Piccola Patria: recensione film

ALESSANDRO ROSSETTO CON PICCOLA PATRIA CONFEZIONA UN’OPERA PRIMA PREGEVOLE

Piccola patriaGENERE: drammatico

DATA DI USCITA: 10 aprile

DURATA: 110′

VOTO: 3,5 su 5

Piccola diventa la patria in cui i giovani vivono ai margini, gli stranieri non sono ben accetti, gli adulti abusano di ragazzine che si rifuggiano nella prostituzione. Ecco in poche righe la trama di Piccola Patria, un piccolo film (scusate il gioco di parole).

Il regista Alessandro Rossetto esordisce in un film di finzione con un racconto ambientato nel nord est italiano agricolo e operaio ma anche xenofobo e indipendentista. Al centro vi sono la frustazione di famiglie che subiscono la crisi economica, giovani donne che sognano di fuggire dalla provincia e immigrati albanesi identificati come il nemico. Luisa e Renata sono due amiche inseparabili che non vogliono arrendersi alla rassegnazione che le circonda ma vedono nei soldi la loro unica via di fuga, convinzione che le condurrà in un mare di guai. Ma in tutto questo degrado soprattutto morale c’è anche spazio per l’amore, quello tra Luisa e Bilal, un giovane immigrato albanese. E’ da qui che nasce il conflitto, di cui ha parlato lo stesso regista, “tra due mondi, quello degli adolescenti – vivo, sensuale, libero senza sapere di esserlo – e quello degli adulti, inerte, rassegnato, doppio.”

A dare anima a queste storie un cast di attori e soprattutto attrici semi-sconosciute tra le quali spiccano le due giovani interpreti Maria Roveran e Roberta Da Soller con i loro sguardi, i loro gesti e i loro silenzi pieni di rabbia. A dare man forte vi è una sempre valida Lucia Mascino, un’attrice di grande personalità piuttosto sottovalutata nel panorama cinematografico italiano.

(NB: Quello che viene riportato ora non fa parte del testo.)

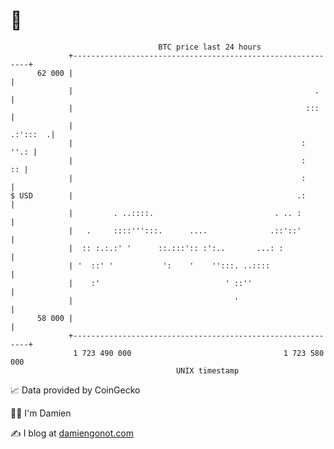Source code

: * 👋

#+begin_example
                                    BTC price last 24 hours                    
                +------------------------------------------------------------+ 
         62 000 |                                                            | 
                |                                                      .     | 
                |                                                    :::     | 
                |                                                   .:':::  .| 
                |                                                   :   ''.: | 
                |                                                   :     :: | 
                |                                                   :        | 
   $ USD        |                                                  .:        | 
                |         . ..::::.                           . .. :         | 
                |   .     ::::''':::.      ....              .::'::'         | 
                |  :: :.:.:' '      ::.:::':: :':..       ...: :             | 
                | '  ::' '           ':    '    '':::. ..::::                | 
                |    :'                            ' ::''                    | 
                |                                    '                       | 
         58 000 |                                                            | 
                +------------------------------------------------------------+ 
                 1 723 490 000                                  1 723 580 000  
                                        UNIX timestamp                         
#+end_example
📈 Data provided by CoinGecko

🧑‍💻 I'm Damien

✍️ I blog at [[https://www.damiengonot.com][damiengonot.com]]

I lunghi piani sequenza sul panorama fatto di casermoni, edifici in costruzione e strade tendono ad appesantire il ritmo del racconto, espediente che rivela le incertezze tipiche di un’opera prima.  Questa lentezza contribuisce a creare un certo distacco tra l’autore ed il microcosmo che racconta, facendo avvertire allo spettatore un certo grado di freddezza e impedendogli talvolta di empatizzare con i personaggi. Tuttavia dopo un inizio un po’ macchinoso, il film prende la sua forma e cresce d’intensità ad ogni scena, caricando la tensione fino al finale. Il regista mostra una grande maestria nel mostrare il disagio esistenziale dei protagonisti facendo un lavoro interessante sulle inquadrature dei volti laddove i silenzi prendono il posto dei dialoghi.

Ottima anche la colonna sonora a cura di Paolo Segat, Alessandro Cellai e della stessa Roveran, impreziosita da due opere tradizionali come L’Aqua ze morta e Joska la rossa rinnovate dal compositore vicentino Bepi De Marzi, usando il dialetto veneto per i testi. Piccola Patria testimonia ancora una volta come la Mostra del Cinema di Venezia sia quest’anno particolarmente attenta all’universo femminile. Rossetto dimostra una certa sensibilità dietro la macchina da presa ed è per questo che tutto sommato la sua è un’opera prima pregevole che fa ben sperare per il futuro.